◆ TEXTE À ANALYSER:

F-S : Pourquoi as-tu voulu devenir policier ?
V.G: En fait je ne voulais pas… Je souhaitais naviguer comme Officier de Marine Marchande et j’avais entamé le cursus de formation pour devenir « Capitaine au long cours ».
J’ai fait mon service militaire dans la « Royale », à Aspretto. En Corse, j’ai rencontré sur un stand de tir des Policiers des Voyages Officiels (ancienne appellation du Service De La Protection) qui m’ont convaincu de rejoindre leur service et la Police Nationale.

F-S : Ta première affectation, à la Section de Recherches des Renseignements Généraux, t’a permis de travailler sur des affaires intéressantes ? Peux-tu en parler
V. G: J’ai eu la chance notamment de participer à la longue traque des dirigeants d’Action Directe, un groupe terroriste français rallié ensuite à la Rote Armée Fraktion allemande.
J’ai eu l’honneur de guider l’équipe d’assaut du RAID à la porte de la ferme dans laquelle ils se cachaient depuis presque deux années. Le succès retentissant de cette capture m’a donné l’envie et le moyen de passer les sélections du RAID.

Le RAID
F-S : En 1988, tu passes les tests du RAID, étaient-ils différents de ceux d’aujourd’hui ?
V. G: A l’époque, il s’agissait de faire partie d’un « vivier » et les épreuves se déroulaient sur une dizaine de jours (une semaine et deux week-ends) à Cannes Ecluse, école où j’avais fait ma scolarité d’Inspecteur de Police.
Le service était tout jeune et il n’y avait pas vraiment besoin de beaucoup de monde.
Les sélections étaient réalisées pour envisager le futur et non pallier le manque éventuel de personnel.
Elles étaient empiriques et ne recherchaient pas forcément un seul type de candidat mais des volontaires en bonne forme pour intégrer une équipe et l’enrichir par des différences physiques comme intellectuelles.

Stage sniper au 2°REP en 1994

F-S : Comment se sont-ils passés pour toi ? Beaucoup de candidats redoutent les épreuves de combat ; quelle épreuve a été la plus dure pour toi ?
V.G: Cette sélection comportait beaucoup de « footing » et d’épreuves d’athlétismes pour lesquelles j’étais bien préparé et qui correspondaient à ma morphologie et à mon passé sportif.
L’épreuve de tir se faisait à une seule main comme le voulait la méthode enseignée dans la Police à cette date.
Bien entrainé en tant que futur moniteur de tir, j’avais réalisé un score plutôt excellent. J’étais plus dubitatif pour la partie « combat » car revenant d’une mission de plus d’un mois au Pays Basque, ma préparation laissait à désirer dans ce domaine.
A l’époque, les candidats ne connaissaient pas à l’avance le déroulement ou la nature des diverses épreuves car l’attente et la réaction face à la surprise faisaient intégralement partie de la sélection.
Cette épreuve « combat » se déroulait en trois parties, un round « d’anglaise » avec un formateur RAID, deux rounds en « pieds-poings » avec un autre stagiaire et une épreuve de « sol ».

◆ CONSIGNE DE TRAVAIL 1:
Recopiez sans rien changer le passage de l'entretien sur le RAID qui s'ouvre sur les mots « F-S : Comment se » et se ferme sur « à cette date. ».
◆ CONSIGNE DE TRAVAIL 2:
Mettez en liste JSON de chaînes les lignes des enregistrements, depuis leur début jusqu'à la ligne contenant « Opsjednut je floskulama » incluse, à raison d'une chaîne par ligne et sans les lignes vides.

◆ ENSEMBLE D'ENREGISTREMENTS:

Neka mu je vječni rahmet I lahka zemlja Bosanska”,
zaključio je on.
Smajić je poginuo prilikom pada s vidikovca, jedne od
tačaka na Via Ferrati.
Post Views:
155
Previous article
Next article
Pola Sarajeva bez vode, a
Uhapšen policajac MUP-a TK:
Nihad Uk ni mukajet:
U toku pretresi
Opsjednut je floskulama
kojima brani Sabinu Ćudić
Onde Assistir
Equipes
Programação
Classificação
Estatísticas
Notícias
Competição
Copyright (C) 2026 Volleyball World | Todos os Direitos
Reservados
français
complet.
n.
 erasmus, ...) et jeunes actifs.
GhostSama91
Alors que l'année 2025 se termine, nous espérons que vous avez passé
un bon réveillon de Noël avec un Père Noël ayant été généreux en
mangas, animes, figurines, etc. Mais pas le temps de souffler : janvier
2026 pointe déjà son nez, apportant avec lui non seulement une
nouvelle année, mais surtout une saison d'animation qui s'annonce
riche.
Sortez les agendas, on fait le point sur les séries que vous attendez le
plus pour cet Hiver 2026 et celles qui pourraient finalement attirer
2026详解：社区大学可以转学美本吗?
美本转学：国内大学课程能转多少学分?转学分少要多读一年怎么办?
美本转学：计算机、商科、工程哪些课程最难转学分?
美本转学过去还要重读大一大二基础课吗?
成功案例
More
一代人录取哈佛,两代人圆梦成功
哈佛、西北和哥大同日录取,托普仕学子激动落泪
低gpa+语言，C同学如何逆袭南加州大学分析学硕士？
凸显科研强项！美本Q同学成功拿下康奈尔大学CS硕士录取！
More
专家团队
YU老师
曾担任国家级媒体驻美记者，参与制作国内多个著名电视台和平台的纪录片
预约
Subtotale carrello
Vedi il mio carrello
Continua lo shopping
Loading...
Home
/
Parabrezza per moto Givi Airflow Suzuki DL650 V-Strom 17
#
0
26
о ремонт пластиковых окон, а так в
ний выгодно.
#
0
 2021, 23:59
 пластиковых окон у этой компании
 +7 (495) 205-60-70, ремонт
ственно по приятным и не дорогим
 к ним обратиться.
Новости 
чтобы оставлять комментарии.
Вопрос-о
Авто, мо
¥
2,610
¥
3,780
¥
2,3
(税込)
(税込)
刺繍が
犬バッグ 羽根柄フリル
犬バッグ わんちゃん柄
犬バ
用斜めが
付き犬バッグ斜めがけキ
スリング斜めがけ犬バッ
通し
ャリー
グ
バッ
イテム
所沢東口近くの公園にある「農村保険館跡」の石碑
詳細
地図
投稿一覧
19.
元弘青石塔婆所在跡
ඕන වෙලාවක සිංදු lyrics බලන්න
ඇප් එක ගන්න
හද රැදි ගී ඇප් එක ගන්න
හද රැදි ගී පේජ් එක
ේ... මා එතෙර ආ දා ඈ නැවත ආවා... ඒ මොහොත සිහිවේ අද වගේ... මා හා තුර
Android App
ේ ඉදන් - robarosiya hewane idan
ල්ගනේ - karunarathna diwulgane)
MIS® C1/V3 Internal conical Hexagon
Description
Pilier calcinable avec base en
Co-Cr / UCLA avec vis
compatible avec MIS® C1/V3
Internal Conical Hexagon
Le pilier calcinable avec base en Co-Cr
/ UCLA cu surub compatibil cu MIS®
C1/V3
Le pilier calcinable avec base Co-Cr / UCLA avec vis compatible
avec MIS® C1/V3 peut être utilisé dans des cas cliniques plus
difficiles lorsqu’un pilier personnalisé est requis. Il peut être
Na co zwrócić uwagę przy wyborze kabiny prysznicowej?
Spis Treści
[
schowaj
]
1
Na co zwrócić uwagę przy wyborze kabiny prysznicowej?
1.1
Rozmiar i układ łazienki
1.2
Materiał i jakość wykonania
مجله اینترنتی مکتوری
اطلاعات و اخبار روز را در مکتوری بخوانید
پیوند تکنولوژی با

◆ RÉPONSE 1:
F-S : Comment se sont-ils passés pour toi ? Beaucoup de candidats redoutent les épreuves de combat ; quelle épreuve a été la plus dure pour toi ?
V.G: Cette sélection comportait beaucoup de « footing » et d’épreuves d’athlétismes pour lesquelles j’étais bien préparé et qui correspondaient à ma morphologie et à mon passé sportif.
L’épreuve de tir se faisait à une seule main comme le voulait la méthode enseignée dans la Police à cette date.

◆ RÉPONSE 2:
[
  "Neka mu je vječni rahmet I lahka zemlja Bosanska”,",
  "zaključio je on.",
  "Smajić je poginuo prilikom pada s vidikovca, jedne od",
  "tačaka na Via Ferrati.",
  "Post Views:",
  "155",
  "Previous article",
  "Next article",
  "Pola Sarajeva bez vode, a",
  "Uhapšen policajac MUP-a TK:",
  "Nihad Uk ni mukajet:",
  "U toku pretresi",
  "Opsjednut je floskulama"
]